Acabaria por deixar o Parlamento. Em nova entrevista ao DN (cujo título era "A Missão da Mulher é Assombrar"), explicava, em Setembro de 1983, as suas motivações: "A minha entrada na política foi muito condicionada pelo objetivo de defender um estatuto cultural na Assembleia da República. Eu não entrei na Política pela Política". Sobre a sua saída do PSD, diria: "(...) Sou imprestável para partidos (...) Só aceito a disciplina quando me demonstram que ela é uma necessidade ética ou criadora."

Conheci pessoalmente Natália Correia na quinta-feira santa de 1992, tinha eu 24 anos, e apenas porque uma colega do JL (onde então trabalhávamos) me pediu que a acompanhasse numa entrevista em casa da poeta. Como era voz corrente no meio, a sua lenda intimidava os mais ousados entrevistadores. Assim aparecemos nós, a Maria Leonor Nunes, o fotógrafo João Ribeiro, veterano do seu ofício já na época sócio nº 1 do Sindicato dos Jornalistas, e eu própria, em casa de Natália quase à hora de jantar. A Maria Leonor gravava e eu tomava notas, explicando previamente à entrevistada que preferia escrever (hábito que me passaria mais tarde) a recorrer ao gravador. Natália gostou disso e aconselhou-me a preferir sempre a intuição aos registos mecânicos de palavras e gestos. Menos de um ano depois, morreu de forma súbita. Nos meses que se seguiram, era lancinante ver o seu viúvo, o poeta Dórdio Guimarães, sentado à mesa da pastelaria Smarta (que ficava no piso térreo do prédio onde vivia) cada vez mais perdido, até à sua própria morte, aos 59 anos, em 1997.
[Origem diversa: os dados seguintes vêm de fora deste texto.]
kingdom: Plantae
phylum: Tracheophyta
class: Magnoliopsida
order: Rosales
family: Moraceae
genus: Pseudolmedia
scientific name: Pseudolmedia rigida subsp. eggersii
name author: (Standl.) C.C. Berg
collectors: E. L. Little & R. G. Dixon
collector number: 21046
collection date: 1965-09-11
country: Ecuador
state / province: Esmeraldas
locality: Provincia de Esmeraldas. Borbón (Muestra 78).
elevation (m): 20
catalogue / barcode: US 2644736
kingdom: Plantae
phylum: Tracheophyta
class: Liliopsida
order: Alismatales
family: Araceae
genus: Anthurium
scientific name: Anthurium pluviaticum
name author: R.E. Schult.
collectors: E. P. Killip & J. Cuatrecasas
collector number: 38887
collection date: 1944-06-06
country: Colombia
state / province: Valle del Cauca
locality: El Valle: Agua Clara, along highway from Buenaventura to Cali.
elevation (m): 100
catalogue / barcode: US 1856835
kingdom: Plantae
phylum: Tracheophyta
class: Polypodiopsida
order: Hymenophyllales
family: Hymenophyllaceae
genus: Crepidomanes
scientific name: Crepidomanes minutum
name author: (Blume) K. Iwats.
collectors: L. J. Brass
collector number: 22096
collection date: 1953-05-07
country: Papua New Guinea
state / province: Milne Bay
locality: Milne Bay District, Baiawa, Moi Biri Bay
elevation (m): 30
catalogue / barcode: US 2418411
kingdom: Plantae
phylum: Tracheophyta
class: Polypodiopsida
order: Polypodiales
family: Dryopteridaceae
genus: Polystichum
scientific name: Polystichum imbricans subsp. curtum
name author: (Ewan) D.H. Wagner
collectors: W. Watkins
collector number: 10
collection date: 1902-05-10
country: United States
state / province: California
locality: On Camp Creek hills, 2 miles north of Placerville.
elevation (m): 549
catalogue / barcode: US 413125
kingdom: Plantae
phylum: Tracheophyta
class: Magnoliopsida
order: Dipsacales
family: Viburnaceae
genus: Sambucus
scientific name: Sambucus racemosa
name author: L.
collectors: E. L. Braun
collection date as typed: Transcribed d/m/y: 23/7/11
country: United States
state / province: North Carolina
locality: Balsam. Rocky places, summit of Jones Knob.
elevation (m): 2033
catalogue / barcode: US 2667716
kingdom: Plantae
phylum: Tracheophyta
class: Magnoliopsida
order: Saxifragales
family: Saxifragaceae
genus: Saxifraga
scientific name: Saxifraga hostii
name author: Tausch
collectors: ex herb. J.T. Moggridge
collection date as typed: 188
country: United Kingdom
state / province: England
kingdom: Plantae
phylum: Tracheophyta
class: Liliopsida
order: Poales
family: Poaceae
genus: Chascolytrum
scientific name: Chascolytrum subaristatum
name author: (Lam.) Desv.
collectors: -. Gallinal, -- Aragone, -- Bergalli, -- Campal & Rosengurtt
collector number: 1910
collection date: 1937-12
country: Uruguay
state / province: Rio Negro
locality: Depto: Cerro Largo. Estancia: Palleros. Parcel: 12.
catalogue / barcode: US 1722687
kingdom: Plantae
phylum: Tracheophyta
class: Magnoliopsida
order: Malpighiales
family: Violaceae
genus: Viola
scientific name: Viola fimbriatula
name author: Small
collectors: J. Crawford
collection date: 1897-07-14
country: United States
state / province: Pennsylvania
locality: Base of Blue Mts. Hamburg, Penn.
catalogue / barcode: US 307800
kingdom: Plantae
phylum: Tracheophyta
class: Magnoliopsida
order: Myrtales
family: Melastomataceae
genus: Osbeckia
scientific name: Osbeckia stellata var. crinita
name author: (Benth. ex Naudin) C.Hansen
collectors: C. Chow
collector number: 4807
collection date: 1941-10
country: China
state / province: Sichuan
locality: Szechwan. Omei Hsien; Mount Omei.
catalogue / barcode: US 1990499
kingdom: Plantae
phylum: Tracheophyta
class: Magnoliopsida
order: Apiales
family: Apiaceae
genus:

Voltei, uma derradeira vez a essa casa, depois da morte de ambos, quando a amiga do casal, Helena Roseta, organizava o espólio. Lá estavam, como órfãos, os vestidos comprados em Paris, as luvas, os livros, os retratos e os autorretratos, muitos Cristos, vestígio da nunca recusada religiosidade de Natália. Os objetos falavam-me da menina frágil guardada no relicário da mulher forte, maior do que a vida. A que ela deixara entrever no poema Auto-Retrato"Por vezes fêmea. Por vezes monja./Conforme a noite. Conforme o dia. //Aranha de ouro/presa na teia dos seus ardis. / E aos pés um coração de louça/quebrado em jogos infantis."